Oregon State University announced today that potentially more transmissible strains of the coronavirus that causes COVID-19 have been found around the state.
Last week, an OSU lab detected the highly contagious British strain in a sample of wastewater from Bend. In addition, five people on OSU's campus tested positive for L452R, a mutant strain of the coronavirus that's run rampant in California. L452R was also found in wastewater samples from the Corvallis campus.
The California strains have been detected in wastewater samples from Albany, Forest Grove, Klamath Falls, Lincoln City and Silverton, suggesting it has spread widely across Oregon.
"The rise of a new variant is not necessarily cause for alarm," said Dr. Melissa Sutton, the Oregon Health Authority's medical director of respiratory viral pathogens, in an OSU press release. "However, monitoring variants is critical to our understanding of disease transmission, disease severity, the ability to evade testing, vaccine effectiveness and treatment resistance."
L452R was first identified in the U.S. last year. But it didn't raise much concern until earlier this month, when researchers found that the percentage of cases associated with the variant had gone up to 25%, a stark increase from 3.8% in the preceding three weeks.

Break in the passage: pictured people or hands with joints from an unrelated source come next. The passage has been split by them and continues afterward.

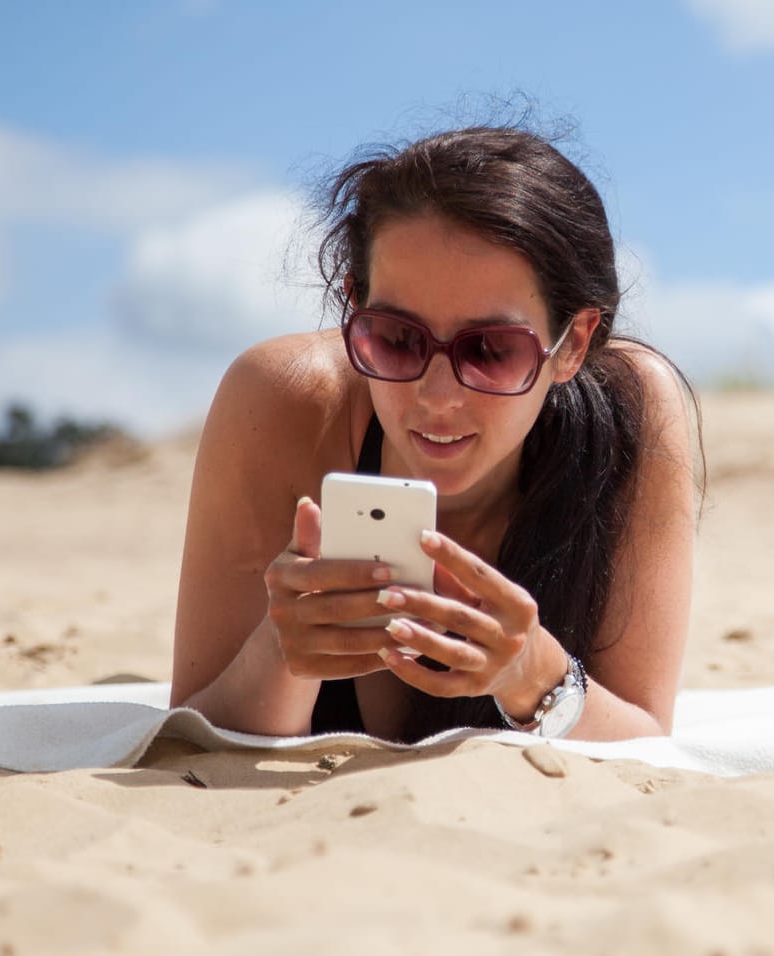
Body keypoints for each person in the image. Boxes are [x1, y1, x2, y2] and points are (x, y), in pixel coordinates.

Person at [170, 127, 700, 743]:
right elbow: (195, 736)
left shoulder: (630, 414)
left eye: (492, 350)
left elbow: (646, 740)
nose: (438, 395)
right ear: (353, 308)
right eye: (396, 339)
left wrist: (536, 675)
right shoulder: (283, 401)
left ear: (573, 344)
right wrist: (283, 654)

L452R is now associated with several outbreaks in California, including deadly surges in hospitals and nursing homes.
However, it's still too early to tell if the California mutation is actually more contagious—unlike the U.K. variant, which is definitely more contagious. And new variants could pose challenges to vaccine efforts, especially if vaccination schedules don't outpace the spread of more contagious mutations. (Last week, the U.S. Centers for Disease Control and Prevention predicted that the U.K. mutation could become the dominant strain in the U.S. as early as March.)
"It is not surprising that we have detected [L452R]," said Brett Tyler, director of OSU's genome center, in the university's press release. "Since L452R has been around a long time, and is currently widespread in California, it stands to reason that it would likely find its way up here. But it does indicate the importance of the sequencing to keep track of it."